When the COVID-19 pandemic swept across the country, hospitals were burdened with a new set of responsibilities. They had to look for quick ways to provide PPE to their workers and connect doctors to vulnerable patients at home. Getting coronavirus testing to the community was another primary emergency task.
This opened doors to innovations in many health systems across the globe. In an interview, Pothik Chatterjee, the executive director of innovation and research at LifeBridge Health, discussed these changes.
Personal Protective Equipment (PPE)
The shortage of PPE came as the first challenge. This led to the health system creating the materials themselves.
He stated that they had found themselves in a supply chain challenge for PPE earlier in the year. They ended up launching their own PPE factory on the hospital grounds of LifeBridge Health.
LifeBridge Health had teamed up with UnderArmour, who provided the design and the supplies. They had also employed 3D printers to help create parts for facial shields, a component of a complete PPE.
Digital Platform and Reimbursement
The hospital partnered with a tech company called the Getwell Network. This was to build a mobile that would help monitor patients tested at LifeBridge’s drive-through testing centers.
Furthermore, the app would help monitor these patients’ symptoms and give patients advice. The advice centered on what steps patients should take if their conditions worsened and about how to quarantine.
He also mentioned reimbursement targeted towards the online activity. “So, there is additional incentive for us as a health system to provide these types of digital services to our patients.”

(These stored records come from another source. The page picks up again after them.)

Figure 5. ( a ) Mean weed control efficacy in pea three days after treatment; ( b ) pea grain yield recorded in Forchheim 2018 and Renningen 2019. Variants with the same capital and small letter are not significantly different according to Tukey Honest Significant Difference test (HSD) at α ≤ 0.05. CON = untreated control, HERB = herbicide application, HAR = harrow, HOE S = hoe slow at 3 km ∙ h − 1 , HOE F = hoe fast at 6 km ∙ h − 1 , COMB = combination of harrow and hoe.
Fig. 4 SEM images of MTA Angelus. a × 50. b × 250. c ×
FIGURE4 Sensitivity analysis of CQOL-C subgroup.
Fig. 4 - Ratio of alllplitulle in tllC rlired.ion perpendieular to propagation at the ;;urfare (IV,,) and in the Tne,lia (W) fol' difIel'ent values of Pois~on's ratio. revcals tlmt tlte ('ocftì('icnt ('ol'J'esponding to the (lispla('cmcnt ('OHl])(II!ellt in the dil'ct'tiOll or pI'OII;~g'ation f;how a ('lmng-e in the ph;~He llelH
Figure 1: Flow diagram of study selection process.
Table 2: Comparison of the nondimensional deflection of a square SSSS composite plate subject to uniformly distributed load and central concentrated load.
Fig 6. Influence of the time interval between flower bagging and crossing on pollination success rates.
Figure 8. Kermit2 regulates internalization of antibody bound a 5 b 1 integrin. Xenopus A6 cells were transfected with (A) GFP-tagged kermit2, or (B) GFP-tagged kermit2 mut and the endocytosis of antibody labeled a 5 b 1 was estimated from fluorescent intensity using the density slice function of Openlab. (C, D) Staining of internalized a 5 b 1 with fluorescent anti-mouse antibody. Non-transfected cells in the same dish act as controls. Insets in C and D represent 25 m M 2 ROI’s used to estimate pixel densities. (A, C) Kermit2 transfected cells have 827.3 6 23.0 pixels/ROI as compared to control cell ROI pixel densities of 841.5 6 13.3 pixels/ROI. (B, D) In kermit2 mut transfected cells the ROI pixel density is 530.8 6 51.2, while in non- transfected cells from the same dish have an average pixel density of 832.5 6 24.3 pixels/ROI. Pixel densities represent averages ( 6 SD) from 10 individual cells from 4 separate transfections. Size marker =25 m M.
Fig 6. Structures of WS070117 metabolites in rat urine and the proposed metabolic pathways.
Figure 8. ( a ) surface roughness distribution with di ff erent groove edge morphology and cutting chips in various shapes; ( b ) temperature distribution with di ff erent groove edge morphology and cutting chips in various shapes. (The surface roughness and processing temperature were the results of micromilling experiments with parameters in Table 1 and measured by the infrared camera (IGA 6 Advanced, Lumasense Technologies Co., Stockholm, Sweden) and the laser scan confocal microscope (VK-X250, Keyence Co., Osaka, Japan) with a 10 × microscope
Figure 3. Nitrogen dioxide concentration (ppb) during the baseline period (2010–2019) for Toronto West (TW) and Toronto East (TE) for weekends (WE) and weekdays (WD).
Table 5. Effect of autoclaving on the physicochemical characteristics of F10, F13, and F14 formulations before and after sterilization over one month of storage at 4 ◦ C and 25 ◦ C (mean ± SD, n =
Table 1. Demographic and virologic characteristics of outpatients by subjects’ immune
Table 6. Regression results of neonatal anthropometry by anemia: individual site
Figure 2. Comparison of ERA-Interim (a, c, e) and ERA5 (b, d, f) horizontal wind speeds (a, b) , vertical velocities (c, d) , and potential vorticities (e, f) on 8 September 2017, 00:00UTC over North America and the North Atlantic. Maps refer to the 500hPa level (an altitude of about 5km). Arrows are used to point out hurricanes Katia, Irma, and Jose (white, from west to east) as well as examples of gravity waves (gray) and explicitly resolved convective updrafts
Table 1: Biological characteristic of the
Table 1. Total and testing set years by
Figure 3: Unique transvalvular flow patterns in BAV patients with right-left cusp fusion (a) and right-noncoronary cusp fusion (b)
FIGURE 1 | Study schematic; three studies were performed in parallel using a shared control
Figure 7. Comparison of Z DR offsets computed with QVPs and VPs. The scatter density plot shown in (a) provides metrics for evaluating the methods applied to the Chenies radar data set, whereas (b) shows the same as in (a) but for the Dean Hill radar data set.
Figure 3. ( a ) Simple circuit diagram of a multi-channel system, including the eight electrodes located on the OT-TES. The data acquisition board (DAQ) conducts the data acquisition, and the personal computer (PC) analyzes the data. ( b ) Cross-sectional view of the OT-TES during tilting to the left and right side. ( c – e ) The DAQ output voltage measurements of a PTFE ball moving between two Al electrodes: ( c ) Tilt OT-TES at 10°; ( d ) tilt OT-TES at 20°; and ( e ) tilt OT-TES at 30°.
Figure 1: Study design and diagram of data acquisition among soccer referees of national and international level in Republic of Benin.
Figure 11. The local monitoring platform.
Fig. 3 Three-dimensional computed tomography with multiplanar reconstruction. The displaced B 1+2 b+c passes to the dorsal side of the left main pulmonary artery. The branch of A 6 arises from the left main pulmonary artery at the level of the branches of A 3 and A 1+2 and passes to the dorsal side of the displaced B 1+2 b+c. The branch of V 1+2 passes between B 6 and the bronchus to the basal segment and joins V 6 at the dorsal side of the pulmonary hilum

Social Determinants of Health and Community Care
Chatterjee further highlighted social determinants of health altered by the pandemic. He explained that COVID-19 pandemic revealed a lot of health equity issues that already existed before the pandemic. However, these issues further worsened as a result of the pandemic.
In addressing this issue, he, with his team, developed a program to reaching patients within their communities. In the summer, they launched the Community Mobile Clinic program, where they had vehicles going to West Baltimore. There, they offered Covid-19 testing and health screenings to patients. He mentioned that these patients could not access COVID-19 testing at their hospital sites due to the social-determinants challenge. According to him, these digital innovations are here to stay – even after a vaccine is found.